Türkiye'nin Akdeniz'de sıkıştırılmak, hatta dışlanıp egemenlik ve manevra alanlarının daraltılmak istendiği sorunlu bir dönemde KKTC Cumhurbaşkanı'nın çarpık tavrının, emsalsiz işgüzarlık ve iş birlikçilik örneği olduğuna işaret eden Bahçeli, şu görüşlerini paylaştı:

"1959 Zürih ve Londra Antlaşmalarından 1960'ta ilan edilen Kıbrıs Cumhuriyeti'ne, 1974 Barış Harekatı'yla birlikte 1983'teki bağımsızlık ilanından bugüne kadar Türkiye'yi ilzam ve isnat eden böylesi bir teslimiyetçi zihniyete yavru vatanda çok nadir tesadüf edilmiştir.
Malum olduğu üzere, Adada 1968 yılından itibaren başlayan taraflar arasındaki müzakerelerden hiçbir sonuç çıkmamış, mesafe alınamamıştır.
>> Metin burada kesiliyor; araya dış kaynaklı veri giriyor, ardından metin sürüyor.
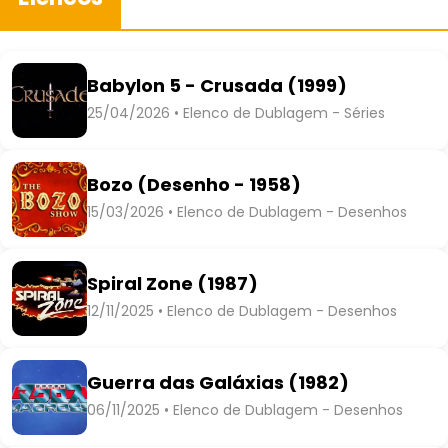
Babylon 5 - Crusada (1999)
25/04/2026 • Elenco de Dublagem - Séries
Bozo (Desenho - 1958)
15/03/2026 • Elenco de Dublagem - Desenhos
Spiral Zone (1987)
12/11/2025 • Elenco de Dublagem - Desenhos
Guerra das Galáxias (1982)
06/11/2025 • Elenco de Dublagem - Desenhos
Bu kapsamda gündeme gelmemiş, müzakere masasına koyulmamış hiçbir konu başlığı kalmamıştır.

Siyasi eşitlik ve iki kesimlilik temelinde, eşit statüde iki kurucu devlete haiz yeni bir ortaklık hukukunun tesisi için yıllarca aracılı-aracısız görüşmeler yapılmış, nafile temaslar kurulmuştur.
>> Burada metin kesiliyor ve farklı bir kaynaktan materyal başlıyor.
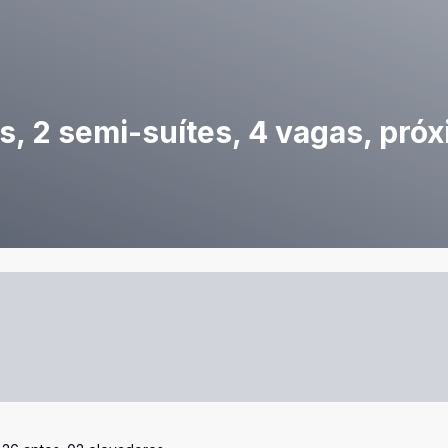
es, 2 semi-suítes, 4 vagas, próx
Müzakerelerde Kıbrıs Türklüğü her zaman adil ve kalıcı bir çözümü hedeflemiş, Rum kesimi ise sürekli olarak kriz imal edip çözümsüzlüğü derinleştirmiştir.

En son, 2017 tarihinde Birleşmiş Milletler’in inisiyatifiyle tezahür eden İsviçre’deki Crans-Montana görüşmeleri Rum tarafının uzlaşmaz, çelişkili ve dayatmacı duruşundan mülhem çökmüştür."

AKINCI ENOSİS'İN YÖRÜNGESİNE ÇOKTAN GİRMİŞTİR

Mustafa Akıncı'nın bu gerçekleri hasıraltı edip Türkiye'yi hafife alması, hatta KKTC'nin Türkiye'ye bağlanma ihtimalini korkunç olarak nitelendirmesinin, "uyuyan bir komünistin ayaklanarak EOKA diline tutunmasından" başka manaya gelmeyeceğine vurgu yapan Devlet Bahçeli, "Ana vatan-yavru vatan ayrımına karşı çıkan, Türkiye’ye ekonomik bağımlılığı azaltmak için Güney Kıbrıs Rum Kesimi'nin desteğine ihtiyaç duyduğunu küstahça seslendiren ve gizli niyetlerini itiraf eden Akıncı ENOSİS'in yörüngesine çoktan girmiştir." ifadesini kullandı.

Bahçeli, şu değerlendirmelerde bulundu:

"Kıbrıs Türklüğünü Rum planlarına zincirleyip tutsak etmek maksadıyla elinden geleni ardına koymayan Mustafa Akıncı Türkiye’ye ve Türk milletine şükran duyması gerekirken sırtını dönmüş, yüzünü de zalimlere çevirmiştir.

Bu ayıp ve ahlaksızlığın hiçbir vicdanda, hiçbir siyasi anlayışta yeri olamayacaktır.

Mustafa Akıncı'nın işgal ettiği koltuğa layık olmadığı açıktır.
Bu nedenle Cumhurbaşkanlığından derhal istifa ederek emaneti Kıbrıs Türklüğünün iradesine tevdi etmesi kaçınılmaz ve hayati bir sorumluluktur.

Akıncı ve yandaşları unutmamalıdır ki Kıbrıs Türk'tür, Türk kalacaktır.
Beşparmak Dağları'na dökülen şehit kanları hiçbir şart altında silinmeyecek, kutlu ceddimizin emanetleri çiğnetilmeyecektir.

Mustafa Akıncı'nın rahatsızlığı geçmeyecekse, Türklüğe kuşkulu bakışı bitmeyecekse bundan sonraki hayatına Güney Kıbrıs Kesimi'nde devam etmesi daha makul ve mantıklı bir tercih olarak önünde durmaktadır.
Kıbrıs Türklüğünün egemenlik haklarıyla oynayan karşısında Türk milletinin tamamını bulacaktır.

Mustafa Akıncı'nın onurlu ve şerefli hareket ederek görevinden affını istemesi yegane beklentimiz ve temennimizdir.

Kıbrıs Türklüğünün hak ve çıkarları, varlık ve bağımsızlık değerleri uğruna hayatları boyunca mücadele eden, şehit olan başta Cumhurbaşkanımız Sayın Rauf Denktaş olmak üzere, bütün şehitlerimize ve ebediyete irtihal edenlere Allah’tan rahmet diliyorum."